# Multilayer perceptrons #

You will frequently hear the term “MLP” to describe these models.

It is “what it says on the box”:

1. *Multiple* layers…
2. of stacked perceptrons

Where each layer feeds into the next.




## Back to logistic regression ##

It is not uncommon to hear the term “Single-layer perceptron” for logistic regression, please do not use this term as it is endlessly confusing. If you absolutely have to, use the term “Single-layer MLP”, which while horrible in its own right is at least accurate as we will see in this lecture.

$$ σ(x)  = \frac{1}{1 + e^{-x}} $$

$$ f({\bf{x}}) = \sigma(\sum_{i}w_ix_i + b)=\sigma({\bf{w}\cdot\bf{x}}+b) $$

![Schematic figure of a perceptron](https://upload.wikimedia.org/wikipedia/commons/f/ff/Rosenblattperceptron.png) 

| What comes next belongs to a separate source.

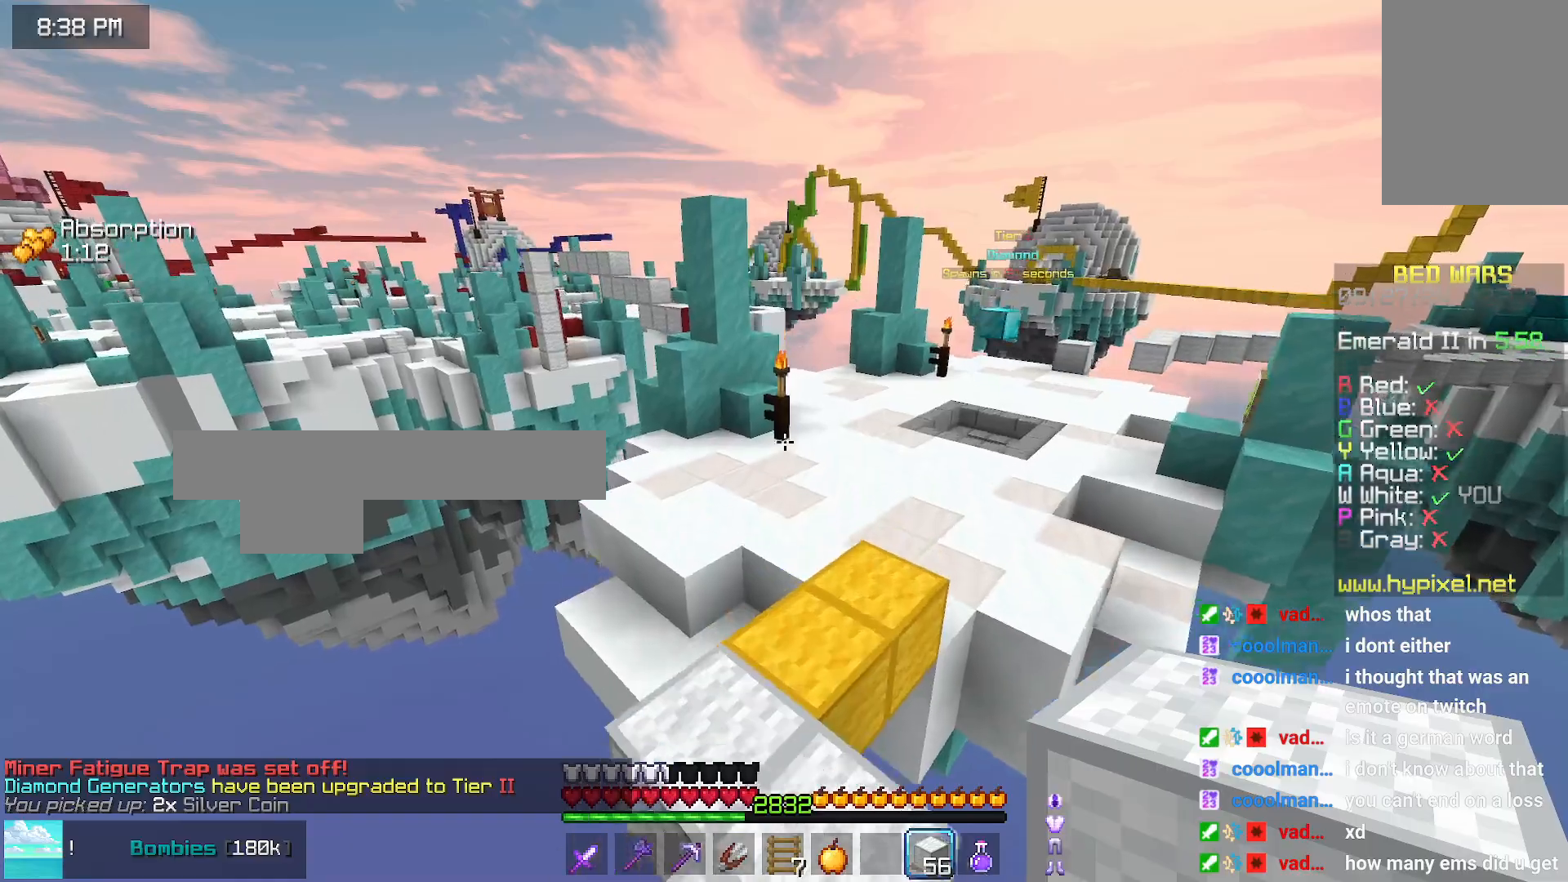
{"keys": ["right", "space", "up"], "mouse": [], "events": [[166, "right", "down"]]}
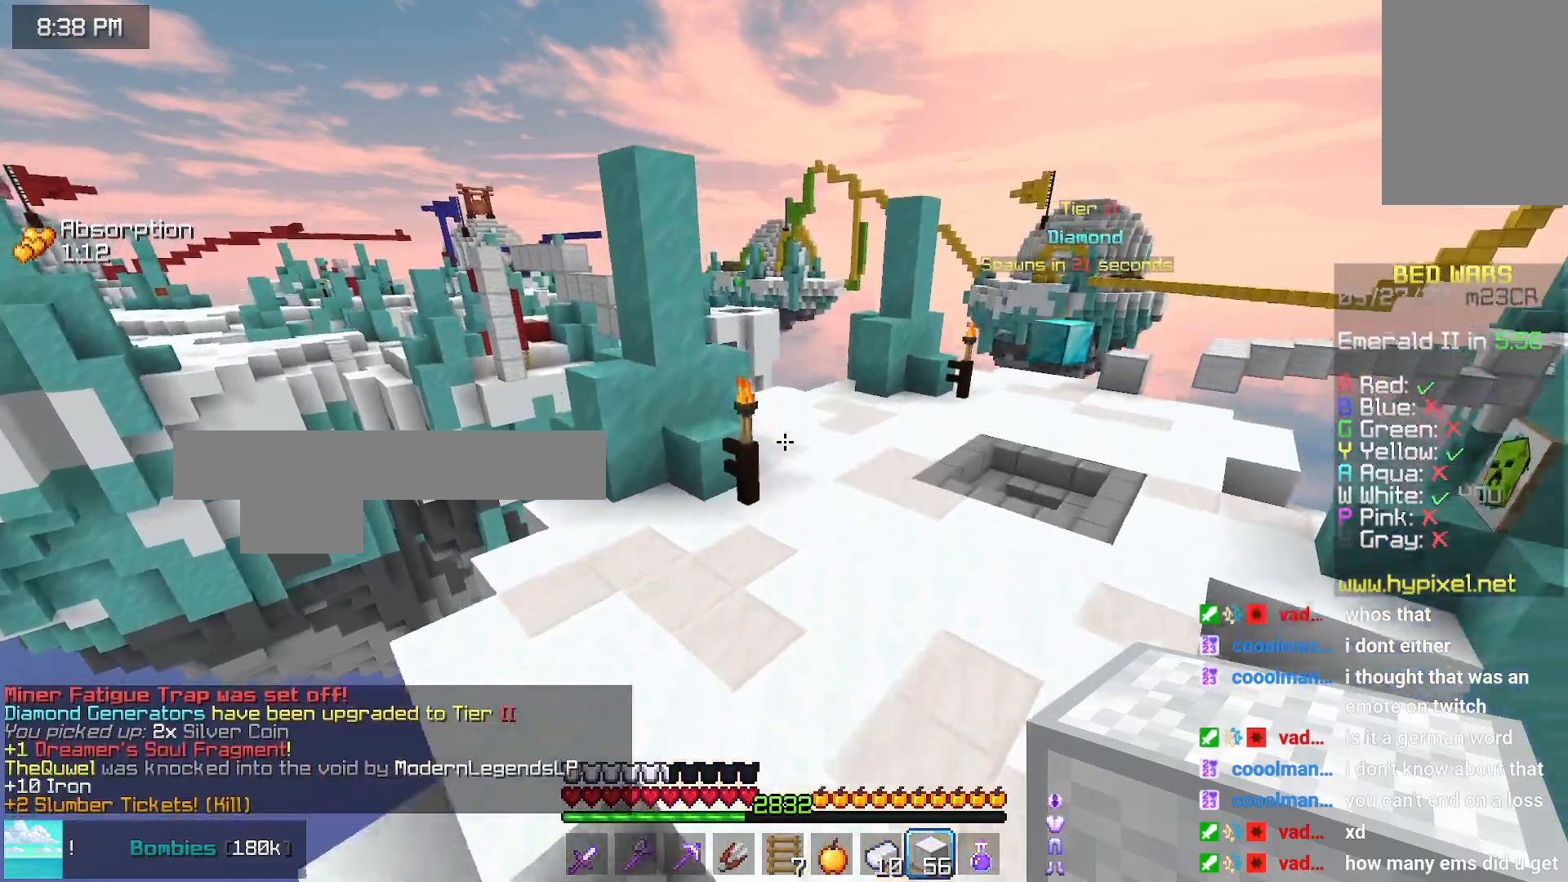
{"keys": ["space", "up"], "mouse": [], "events": [[83, "right", "up"]]}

[Image Source](https://upload.wikimedia.org/wikipedia/commons/f/ff/Rosenblattperceptron.png)

## From single to multi-layer perceptron ##

![Schematic figure of a multi-Layer perceptron](https://www.researchgate.net/profile/Mohamed_Zahran6/publication/303875065/figure/fig4/AS:371118507610123@1465492955561/A-hypothetical-example-of-Multilayer-Perceptron-Network.png)

[Image Source](https://www.researchgate.net/profile/Mohamed_Zahran6/publication/303875065/figure/fig4/AS:371118507610123@1465492955561/A-hypothetical-example-of-Multilayer-Perceptron-Network.png)

We have a single re-usable component in single-layer perceptron (an **artificial neuron**), that we apply to each input ($\sigma({\bf{w}\cdot\bf{x}}+b)$) – remember the analogy to the human brain – forming a **layer**.

Now, for the MLP we re-use not just the component itself, but rather the whole concept of a layer. Effectively constructing many different paths of information flow through a great **network** – again, remember the analogy to the human brain.

This results in a powerful model that can describe non-linear functions (for example, the notorious XOR function).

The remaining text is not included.